INSTRUCTIONS FOR THE TASK:
Within the data that follows, tally every line containing "Psychanalyse". Provide only the tally.

Extracted page text data

+++

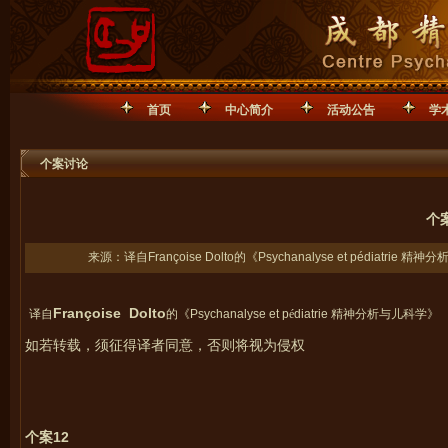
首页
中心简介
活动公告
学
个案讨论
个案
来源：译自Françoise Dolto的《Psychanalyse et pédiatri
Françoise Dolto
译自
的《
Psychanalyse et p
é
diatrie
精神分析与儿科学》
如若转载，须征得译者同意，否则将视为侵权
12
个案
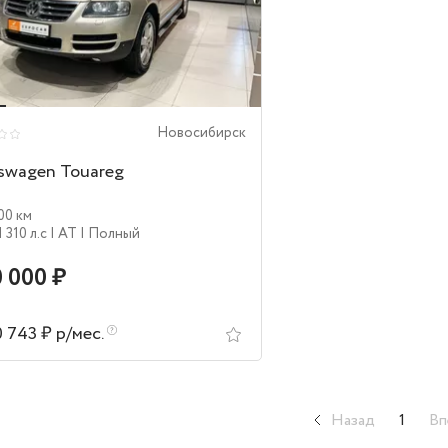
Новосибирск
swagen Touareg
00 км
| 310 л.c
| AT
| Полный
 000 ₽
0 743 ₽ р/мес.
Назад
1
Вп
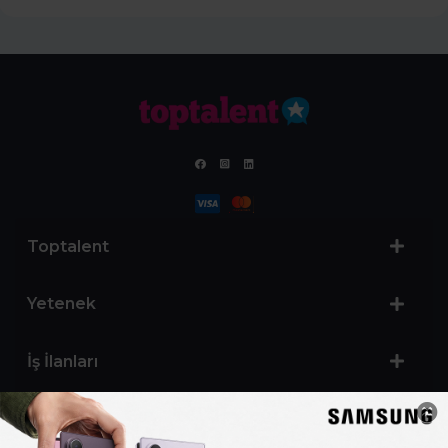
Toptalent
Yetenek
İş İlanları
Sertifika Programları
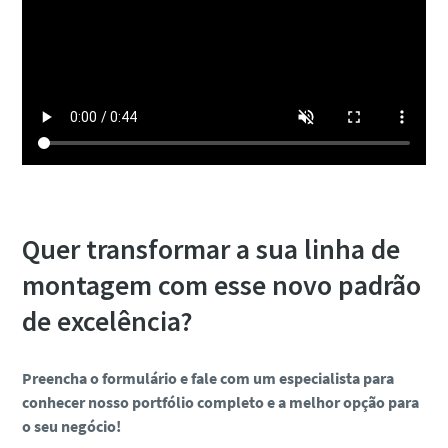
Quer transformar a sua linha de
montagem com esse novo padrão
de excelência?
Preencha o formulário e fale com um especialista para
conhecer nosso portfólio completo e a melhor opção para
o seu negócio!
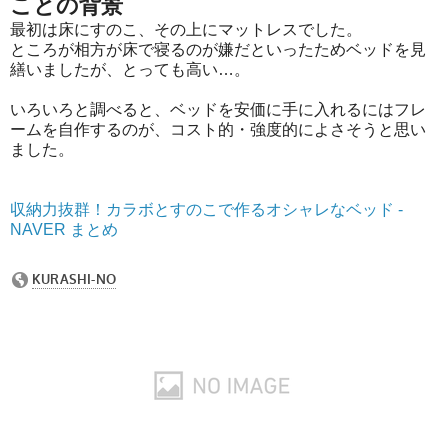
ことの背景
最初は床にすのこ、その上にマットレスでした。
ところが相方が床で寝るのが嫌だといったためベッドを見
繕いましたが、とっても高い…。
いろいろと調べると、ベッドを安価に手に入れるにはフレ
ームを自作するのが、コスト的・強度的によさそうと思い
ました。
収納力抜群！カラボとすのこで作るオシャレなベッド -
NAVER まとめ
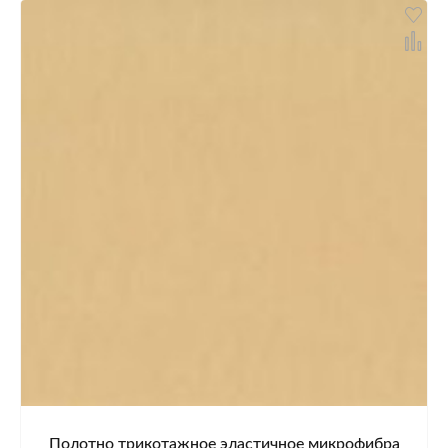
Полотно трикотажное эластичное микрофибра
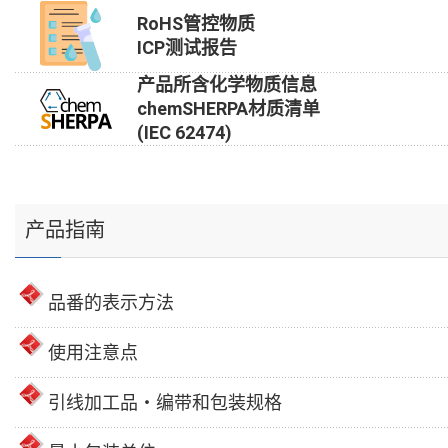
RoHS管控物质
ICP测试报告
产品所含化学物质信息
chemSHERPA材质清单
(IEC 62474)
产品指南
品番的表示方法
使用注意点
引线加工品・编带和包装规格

+++

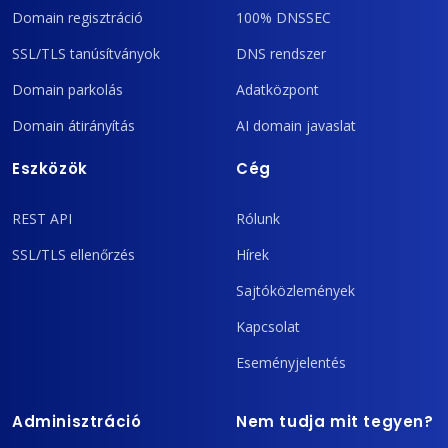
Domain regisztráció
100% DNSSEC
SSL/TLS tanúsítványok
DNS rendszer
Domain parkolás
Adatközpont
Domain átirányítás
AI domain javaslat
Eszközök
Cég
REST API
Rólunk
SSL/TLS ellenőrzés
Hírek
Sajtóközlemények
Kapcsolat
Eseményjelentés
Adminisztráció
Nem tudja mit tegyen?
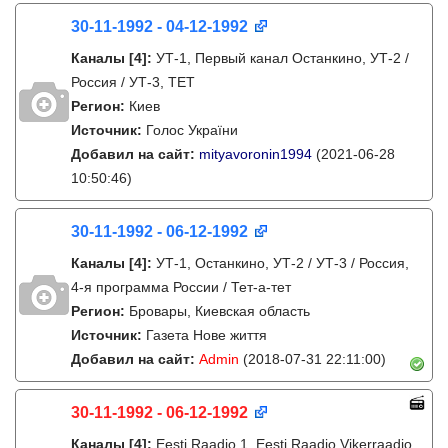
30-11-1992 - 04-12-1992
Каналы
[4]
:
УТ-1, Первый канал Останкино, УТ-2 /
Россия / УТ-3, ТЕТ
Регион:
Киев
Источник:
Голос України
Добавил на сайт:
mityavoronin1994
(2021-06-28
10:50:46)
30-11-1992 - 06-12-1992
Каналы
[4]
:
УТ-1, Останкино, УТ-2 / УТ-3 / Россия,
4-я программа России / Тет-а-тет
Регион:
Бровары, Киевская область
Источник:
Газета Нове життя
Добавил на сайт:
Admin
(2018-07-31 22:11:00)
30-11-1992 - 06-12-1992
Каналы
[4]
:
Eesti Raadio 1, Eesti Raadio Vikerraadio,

+++

EXERCISE RESULT:
2